Dia Satu-Satunya (?)

Di dunia ini banyak sekali hal yang tidak pasti, salah satunya masalah perasaan.

​Siapa sih yang bisa tahu ke depannya akan terjadi sesuatu? Bahkan, satu detik ke depan saja tidak ada yang tahu akan terjadi apa. Tidak ada yang tahu ke depannya akan terjadi hal yang baik atau yang buruk, tidak ada yang tahu bakal memilih pilihan yang mana, atau bahkan tidak tahu hidup akan mengarah ke arah yang mana. Terlalu banyak arah di hidup ini, tidak cuma ada kanan dan kiri.

​Wajah-wajah yang melintas tiap harinya, yang tidak hanya satu dua orang. Yang datang dari masa lalu atau yang tiba-tiba muncul dari sebuah kebetulan. Mengira-ngira siapakah orangnya, atau membiarkan alam semesta yang mencarikannya.

Aku sempat mengira-ngira bahwa seseorang yang sering melintas di pikiranku akan jadi satu-satunya, sampai di satu titik aku merasa bahwa tidak akan bertemu ujungnya. Ujung cerita yang berakhir bahagia ternyata bukan untuk aku dan seseorang yang ada di dalam pikiranku, ujungnya malah menggantung. Aku sudah tidak mau melanjutkan lagi ceritanya.

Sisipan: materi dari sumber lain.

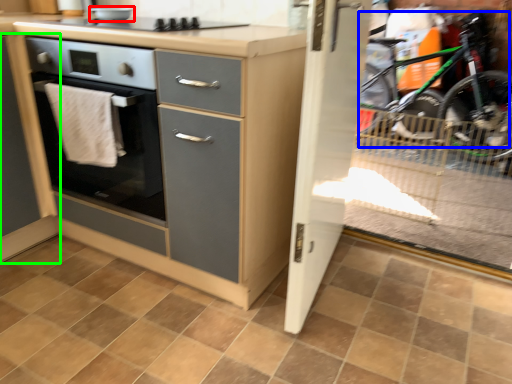
Question: Which object is positioned farthest from appliance (highlighted by a red box)? Select from mountain bike (highlighted by a blue box) and cabinetry (highlighted by a green box).

Choices:
 (A) mountain bike
 (B) cabinetry

Answer: (A)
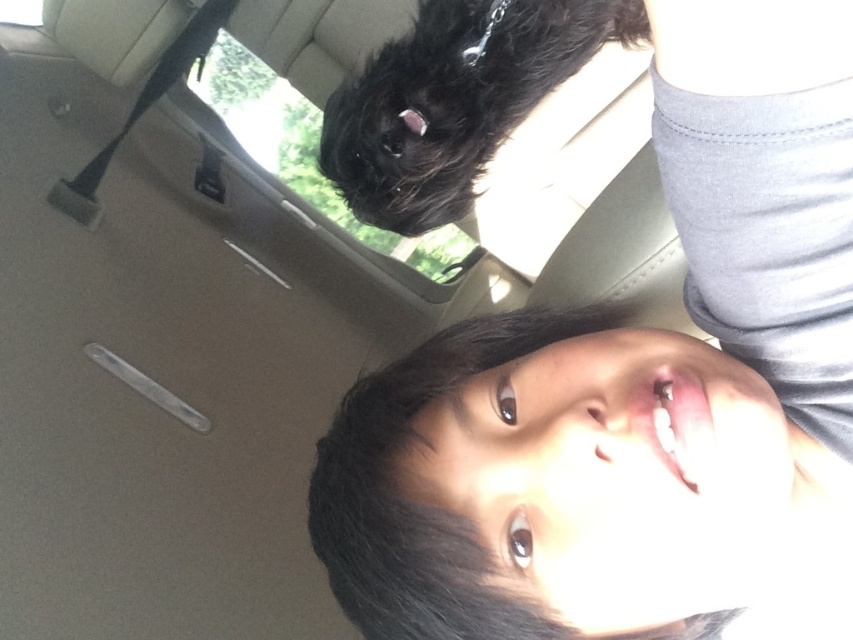
Question: Which of the following is the farthest from the observer?

Choices:
 (A) pyautogui.click(x=450, y=257)
 (B) pyautogui.click(x=407, y=608)

Answer: (A)

Question: Is smooth skin face at center further to the viewer compared to transparent glass window at upper center?

Choices:
 (A) no
 (B) yes

Answer: (A)

Question: Which point is closer to the camera?

Choices:
 (A) transparent glass window at upper center
 (B) smooth skin face at center

Answer: (B)

Question: Can you confirm if smooth skin face at center is positioned above transparent glass window at upper center?

Choices:
 (A) no
 (B) yes

Answer: (A)

Question: Is smooth skin face at center to the left of transparent glass window at upper center from the viewer's perspective?

Choices:
 (A) no
 (B) yes

Answer: (A)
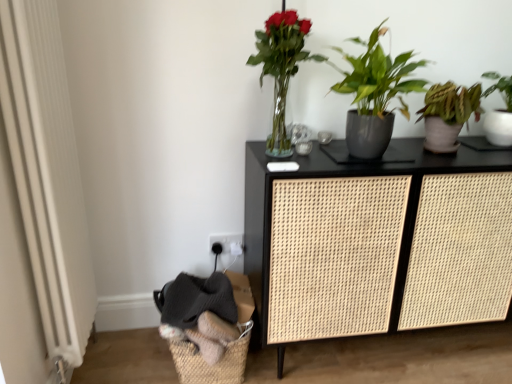
Question: Is matte gray pot at center right, which is counted as the 2th houseplant, starting from the left, positioned behind green matte plant at right, positioned as the first houseplant in right-to-left order?

Choices:
 (A) yes
 (B) no

Answer: (B)

Question: From the image's perspective, would you say matte gray pot at center right, which is counted as the 2th houseplant, starting from the left, is shown under green matte plant at right, positioned as the first houseplant in right-to-left order?

Choices:
 (A) no
 (B) yes

Answer: (B)

Question: Is matte gray pot at center right, which is counted as the 2th houseplant, starting from the left, next to green matte plant at right, which appears as the third houseplant when viewed from the left, and touching it?

Choices:
 (A) yes
 (B) no

Answer: (B)

Question: From the image's perspective, is matte gray pot at center right, which is counted as the 2th houseplant, starting from the left, located above green matte plant at right, which appears as the third houseplant when viewed from the left?

Choices:
 (A) yes
 (B) no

​Hingga tiba-tiba. Iya, tiba-tiba. Tanpa disangka-sangka. Ternyata yang jadi satu-satunya tidak pernah aku duga. Kalau dipikir, awalnya hanya menyangka akan jadi cerita yang menggantung juga, seperti cerita-cerita sebelumnya. Tapi, ternyata tidak. Wajah-wajah yang melintas itu, ternyata salah satunya adalah satu-satunya untuk aku. Salah satunya jadi seseorang yang menetap cukup lama sampai berakhir jadi selamanya.

​Lagi-lagi perasaan takut harus diurus lebih dulu; perasaan takut yang memunculkan perasaan-perasaan buruk lainnya. Perasaan takut yang mampu menggoyahkan rasa percaya dan rasa pantas untuk dicintai. Takut untuk melangkah karena takut ternyata melangkah sendirian, takut untuk mengungkapkan perasaan karena takut dia tidak punya perasaan yang sama, takut untuk percaya kalau ada orang yang benar-benar mau melangkah dan punya perasaan yang sama. Takut bahwa semuanya cuma imajenasi saja.

​Ternyata memang ada salah satu dari sekian wajah yang melintas. Tidak selalu sempurna, tapi mau melangkah bersama dan punya perasaan yang sama. Senang sekali kali ini tidak cuma imajenasi saja, kali ini nyata dan sepertinya ujung ceritanya tidak menggantung. Wajah itu jadi wajah yang sering sekali aku lihat: hampir setiap hari, hampir setiap jam, dan hampir di setiap doa.

​Hingga akhirnya, di waktu yang memang 'waktu'nya, dia adalah satu-satunya.